Formula One's commercial rights-holder the F1 Group has implemented new rules and a new committee to prevent bribery and ensure that best business practice is always followed.
The F1 Group already had an audit committee and a remuneration committee and an ethics committee has now been added to the list. It comes in the wake of the introduction in the UK this year of the 2010 Bribery Act and it is a particularly sensitive issue in F1 since a great deal of the rights-holder's business is centred on the Paddock Club corporate hospitality area. Access to it and F1's paddock itself may need to be given, on a completely legitimate basis, to relevant businesses to show them the experience which is on offer. The new rules make it very clear what is allowed and what is not. It is an extremely sensible and positive step which further institutionalises F1.
The new rules were issued on 1 July 2011 and were provided to every officer and employee of the F1 Group with additional rules and guidelines applying solely to the company's senior executive team. Pitpass has seen copies of the rules from several high level sources. The 24-page code of ethics and business conduct states that it is also relevant to anyone (regardless of geographic location) who provides services for or on behalf of the F1 Group such as consultants, agents, introducers, contractors, suppliers and freight service providers.
The anti-bribery principles state clearly that the F1 Group "require that all third parties with whom we do business agree to act in accordance with those principles at all times." Crucially, and as would be expected, it states that "appropriate limits are placed on the value of corporate hospitality and gifts that can be given or received." It adds that "particular care should be taken in any dealings with any foreign official who (i) holds a position in any branch of government, (ii) exercises a public function for any public agency or public enterprise, or (iii) is an official or agent of a public international organisation (a Foreign Public Official). All such dealings must be appropriate and legal."

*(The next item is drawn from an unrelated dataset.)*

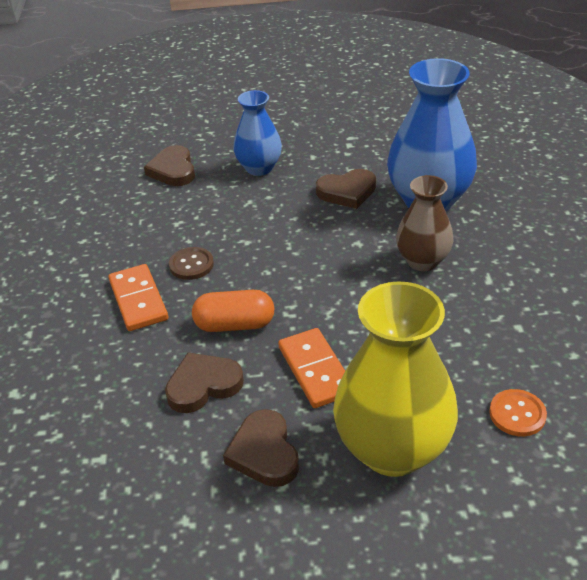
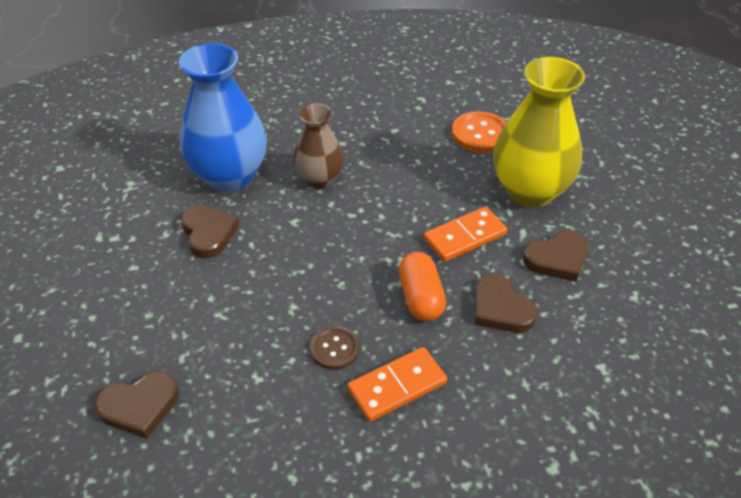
camera: 100 degrees left, 5 degrees up
(259, 168) = (150, 314): blue vase -> none
(517, 414) = (480, 134): orange button -> orange button, size x1.52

The code of ethics and business conduct quickly gets to the core of the matter as it states that "Formula One is a hospitality and entertainment-centred business. At the very heart of the business is the enjoyment of the millions of fans who watch the Grand Prix events. It is acknowledged that the Formula One Group makes use of Hospitality in its interactions with many of its business partners in order to create sustainable business relationships and successful Grand Prix events. Offering or accepting invitations to lunches, dinners or, say, a sporting event is generally appropriate if the purpose is a bona fide business discussion or interaction or to foster better business relations."
The new rules certainly aren't unreasonable as they also state that "the offering or acceptance of Gifts of nominal value is also usually appropriate. However, the offering or acceptance of any Gift of more than nominal value might be viewed, in certain circumstances, as a bribe. All Gifts offered or accepted must therefore always be reasonable, proportionate and bona fide." They add that "officers, consultants and employees of the Formula One Group (except for members of the Senior Executive Team) may not offer, promise or give Gifts that are of greater than nominal value, without written authorisation of the Legal Department." This all sounds perfectly sensible and it even covers circumstances where it might be more detrimental to decline than accept.
"Occasionally, Gifts may be offered or given to you in circumstances where refusal may cause offence. In such cases, the Gift may be accepted if thought appropriate to do so, but then must be immediately reported to the Legal Department. If it is not appropriate to return the Gift, the Legal Department will determine what action is appropriate (e.g. the Gift being retained by the Formula One Group or donated to charity)."
Interestingly, the code also clearly states that "the provision of any Paddock Passes or complimentary Grand Prix event tickets, by or on behalf of the Formula One Group, always requires the prior, written approval of the Group CEO." It adds that "tickets to Grand Prix events, Paddock Passes and Paddock Club tickets must never be provided to any person in a manner which is intended to, or may appear to, improperly induce others, or be seen as an attempt to improperly influence the outcome of a business decision."
We use the word 'interestingly' because Pitpass knows of many examples where F1 sports reporters, event organisers, and other similar workers in the F1 paddock, have been given passes to hand to their personal friends - and in the case of one particular journalist for commercial purposes… advertising paddock passes as part of a tour package.
The F1 Group code sets a standard and all the teams really should follow suit but if they do so then the days of them handing out guest passes to journalists and the like will have to come to an end. Any team which decides not to implement an equivalent code will be singling itself out for criticism.
The consequences of breaking the F1 Group code are as serious as they come. It bluntly states that any failure to comply (or acquiescence as to a breach, including by failing to report such breach) "may lead to disciplinary action. In appropriate circumstances, this could lead to dismissal."